Indeed, earlier this year Bloomberg reported a story with the headline "Supreme Court Has Had Enough with Police Suits," after the most recent summary reversal -- just because the facts were "unique":
The justices made it clear that they wanted to send a message. [...] And the opinion referred to several occasions "in the last five years" in which the Supreme Court has reversed lower courts on the qualified immunity issue. There's little doubt of the message to the lower courts: The Supreme Court wants fewer lawsuits against police to go forward.
In an era where police misconduct seems to be getting more attention all the time, why are we not hearing more reporting about this quiet revolution in Supreme Court jurisprudence that has effectively made it impossible to make police accountable for their actions?

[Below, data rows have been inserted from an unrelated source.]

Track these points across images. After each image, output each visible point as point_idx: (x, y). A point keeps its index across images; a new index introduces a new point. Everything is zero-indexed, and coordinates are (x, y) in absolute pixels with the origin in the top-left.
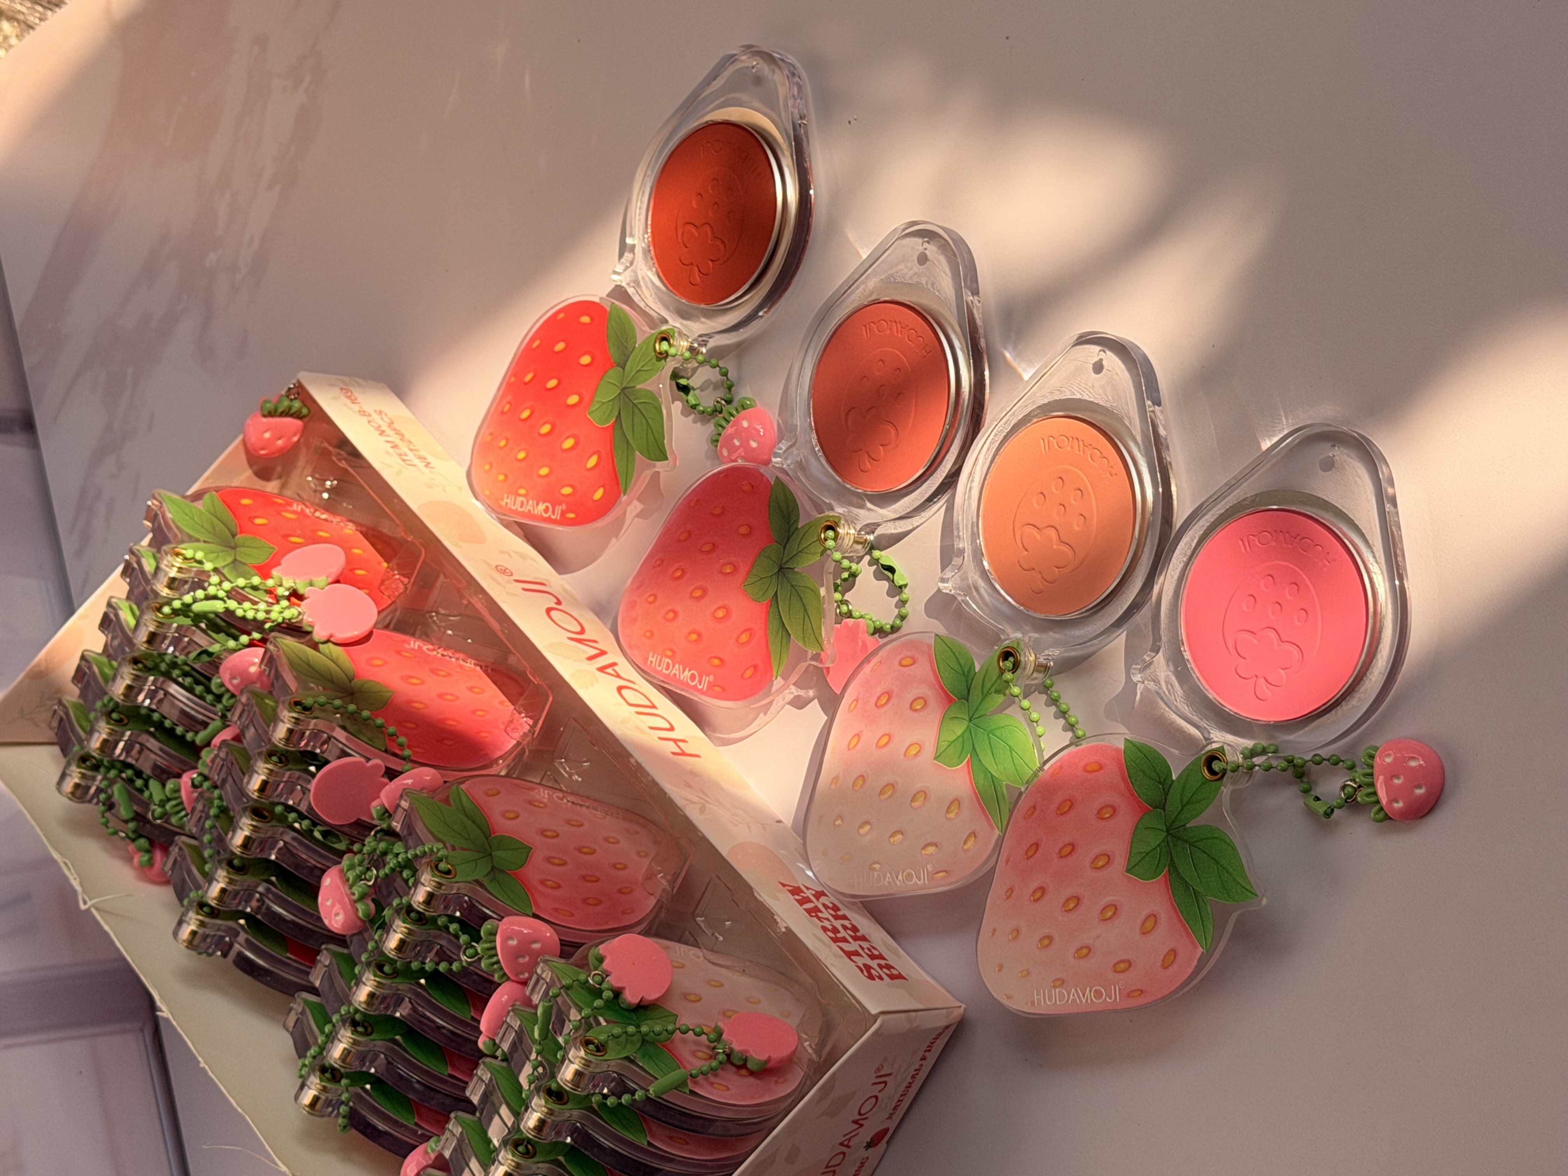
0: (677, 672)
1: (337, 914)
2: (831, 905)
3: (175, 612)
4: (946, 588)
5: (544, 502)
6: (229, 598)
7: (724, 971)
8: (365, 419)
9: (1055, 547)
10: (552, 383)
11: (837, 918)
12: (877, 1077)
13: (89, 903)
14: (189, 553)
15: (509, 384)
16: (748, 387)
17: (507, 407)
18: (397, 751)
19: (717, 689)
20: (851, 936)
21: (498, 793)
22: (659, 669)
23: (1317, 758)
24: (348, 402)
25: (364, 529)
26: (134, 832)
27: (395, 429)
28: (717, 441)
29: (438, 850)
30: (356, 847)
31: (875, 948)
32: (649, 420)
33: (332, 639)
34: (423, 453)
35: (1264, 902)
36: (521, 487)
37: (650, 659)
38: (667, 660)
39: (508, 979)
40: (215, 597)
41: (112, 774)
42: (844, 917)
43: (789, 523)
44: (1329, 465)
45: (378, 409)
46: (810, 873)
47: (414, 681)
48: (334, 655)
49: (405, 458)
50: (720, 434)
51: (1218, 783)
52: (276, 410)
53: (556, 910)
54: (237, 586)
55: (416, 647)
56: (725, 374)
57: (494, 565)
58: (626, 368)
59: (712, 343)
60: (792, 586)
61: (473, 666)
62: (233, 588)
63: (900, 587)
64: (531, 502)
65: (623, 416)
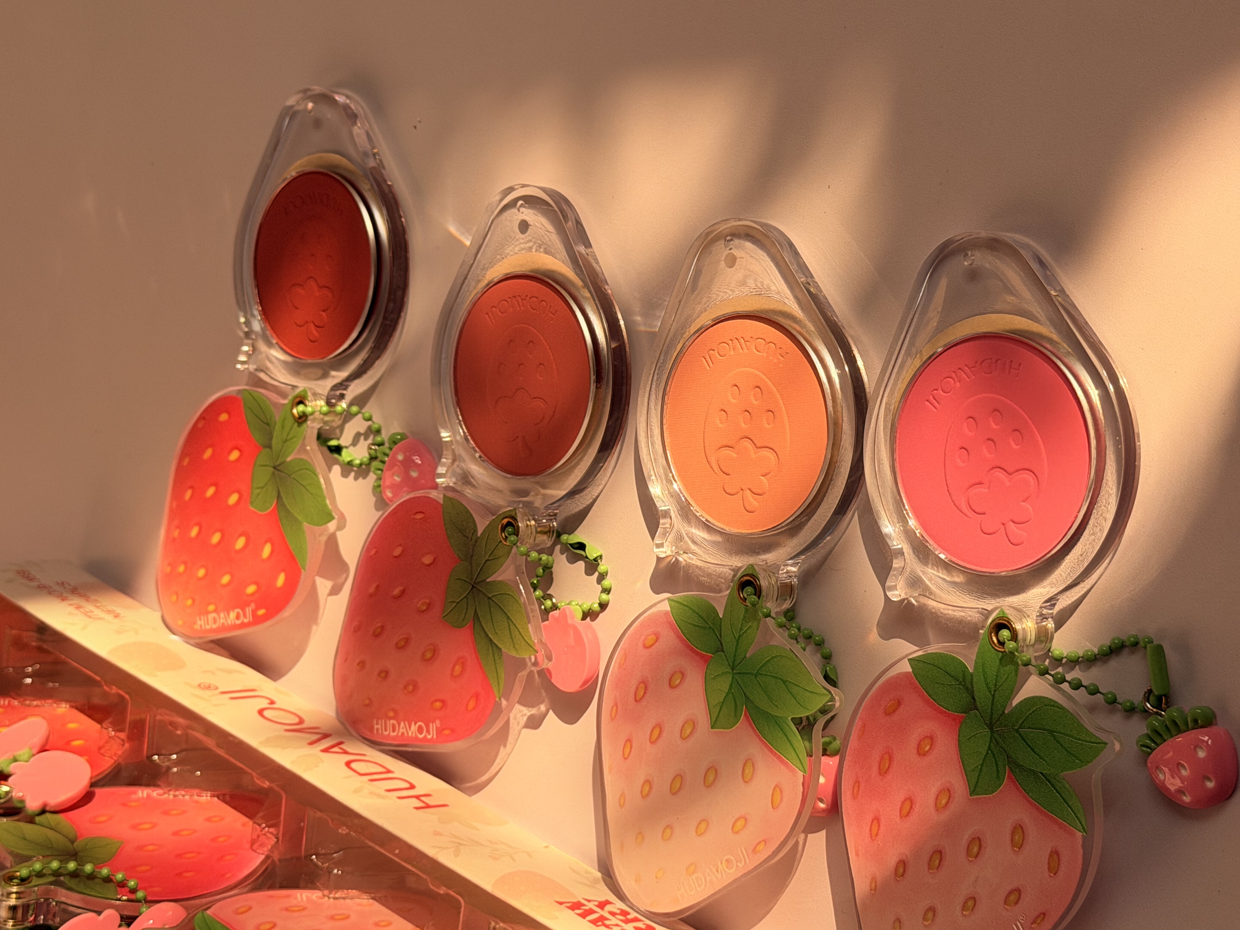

Returning to our "burping boy" case, perhaps we can read Gorsuch's dissent in a new light. Were the Circuit Court judges simply trying to find a way to grant immunity just to avoid another smackdown by SCOTUS? In his conclusion, Gorsuch comes close to accusing his colleagues of manufacturing an argument that they don't actually believe is just: "Indeed, a judge who likes every result he reaches is very likely a bad judge, reaching for results he prefers rather than those the law compels. So it is I admire my colleagues today, for no doubt they reach a result they dislike but believe the law demands..." He then goes on to say that he doesn't believe the law is "quite as much of a[n] ass as they do."
Because of his prior involvement with the case, Gorsuch was forced to recuse himself from consideration of the SCOTUS appeal. But if his dissent was sincere, maybe his voice will remain one dissenting voice among the otherwise unanimous Supreme Court justices who now allow for almost no possibility of personal culpability for police negligence, incompetence, or abuse.